Énoncé
Recopiez intégralement, sans aucune modification, le texte sur les importations de produits de base en Côte d'Ivoire.

Texte fourni
______

Le cas de la Côte d’Ivoire
11 / 1993
La croissance des importations des produits de base en Côte d’Ivoire concerne deux grands volets: les produits animaux (viande, poisson, lait)et les céréales telles que le blé et le riz. Le riz dont les importations font l’objet d’un intérêt particulier, a bénéficié d’un environnement très favorable à partir de 1980. Plusieurs paramètres sont en cause:
1- l’explosion démographique et l’urbanisation poussée du pays
2- la chute ou la fluctuation des cours mondiaux des produits d’exportation (café, cacao)et la concurrence des pays dits nouvellement industrialisés. Le marché international, de plus en plus défavorable aux producteurs, conduit à un renversement de situation: les exportations de matières premières qui avaient servi au financement des importations de 1960 à 1980 sont désormais utilisées pour le remboursement de la dette extérieure. La conséquence immédiate, c’est la non compétitivité des matières premières liées à un système de production archaïque
3- La difficulté pour l’Etat de réguler une offre et une demande grandissantes dans un contexte économique fragilisé et surtout marqué par des politiques d’ajustement structurel qui entrainent:
- la récession et la baisse des revenus estimée en 1979 à 24,5%
- la perte du pouvoir d’achat estimée à 39%, 19% et 50% respectivement pour l’indice de la fonction publique, le secteur moderne et le secteur informel. D’une manière générale, la baisse des revenus est de 18% par habitant et celle des pauvres de 29%. Pour survivre, les catégories les plus pauvres optent pour une gestion quotidienne du budget: les choix alimentaires s’orientent vers la consommation de riz importé moins cher que les productions locales comme l’igname, la banane plantain et le manioc. Le prix de ces féculents a augmenté entre 1970 et 1986 de 137,57%. Sur la même période, le prix du riz connaîtra une baisse de 76,70%: c’est le premier paradoxe. La deuxième distorsion réside dans l’alignement du prix du riz importé et du riz local usiné dans les huits rizeries bénéficiant d’importantes subventions de l’Etat. Ce qui implique une protection nulle des marchés intérieurs. En conséquence, les coûts des vivriers locaux induisent des changements dans les habitudes de consommation sur le plan spatial: il s’opère une adaptation plutôt conjoncturelle. Dans les villes comme dans les campagnes, la consommation de riz importé permet d’équilibrer les coûts de l’alimentation (taux de consommation du riz: 76,8% dans les régions urbaines et 44% dans les campagnes). Cependant, la substitution de la variable économique au facteur culturel n’est pas totale: les produits locaux figurent en bonne place dans les menus offerts par l’informel alimentaire. Par ailleurs, la consommation de ces féculents est plus importante en milieu rural qu’en ville: en milieu rural, 142,7% pour l’igname, 45,2% pour la banane plantain et 77% pour le manioc contre 31,5%, 52,5% et 31,2% pour les même produits en ville.

______

Matériel
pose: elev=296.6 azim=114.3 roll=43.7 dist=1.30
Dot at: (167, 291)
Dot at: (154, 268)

______

Réponse rédigée
Le cas de la Côte d’Ivoire
11 / 1993
La croissance des importations des produits de base en Côte d’Ivoire concerne deux grands volets: les produits animaux (viande, poisson, lait)et les céréales telles que le blé et le riz. Le riz dont les importations font l’objet d’un intérêt particulier, a bénéficié d’un environnement très favorable à partir de 1980. Plusieurs paramètres sont en cause:
1- l’explosion démographique et l’urbanisation poussée du pays
2- la chute ou la fluctuation des cours mondiaux des produits d’exportation (café, cacao)et la concurrence des pays dits nouvellement industrialisés. Le marché international, de plus en plus défavorable aux producteurs, conduit à un renversement de situation: les exportations de matières premières qui avaient servi au financement des importations de 1960 à 1980 sont désormais utilisées pour le remboursement de la dette extérieure. La conséquence immédiate, c’est la non compétitivité des matières premières liées à un système de production archaïque
3- La difficulté pour l’Etat de réguler une offre et une demande grandissantes dans un contexte économique fragilisé et surtout marqué par des politiques d’ajustement structurel qui entrainent:
- la récession et la baisse des revenus estimée en 1979 à 24,5%
- la perte du pouvoir d’achat estimée à 39%, 19% et 50% respectivement pour l’indice de la fonction publique, le secteur moderne et le secteur informel. D’une manière générale, la baisse des revenus est de 18% par habitant et celle des pauvres de 29%. Pour survivre, les catégories les plus pauvres optent pour une gestion quotidienne du budget: les choix alimentaires s’orientent vers la consommation de riz importé moins cher que les productions locales comme l’igname, la banane plantain et le manioc. Le prix de ces féculents a augmenté entre 1970 et 1986 de 137,57%. Sur la même période, le prix du riz connaîtra une baisse de 76,70%: c’est le premier paradoxe. La deuxième distorsion réside dans l’alignement du prix du riz importé et du riz local usiné dans les huits rizeries bénéficiant d’importantes subventions de l’Etat. Ce qui implique une protection nulle des marchés intérieurs. En conséquence, les coûts des vivriers locaux induisent des changements dans les habitudes de consommation sur le plan spatial: il s’opère une adaptation plutôt conjoncturelle. Dans les villes comme dans les campagnes, la consommation de riz importé permet d’équilibrer les coûts de l’alimentation (taux de consommation du riz: 76,8% dans les régions urbaines et 44% dans les campagnes). Cependant, la substitution de la variable économique au facteur culturel n’est pas totale: les produits locaux figurent en bonne place dans les menus offerts par l’informel alimentaire. Par ailleurs, la consommation de ces féculents est plus importante en milieu rural qu’en ville: en milieu rural, 142,7% pour l’igname, 45,2% pour la banane plantain et 77% pour le manioc contre 31,5%, 52,5% et 31,2% pour les même produits en ville.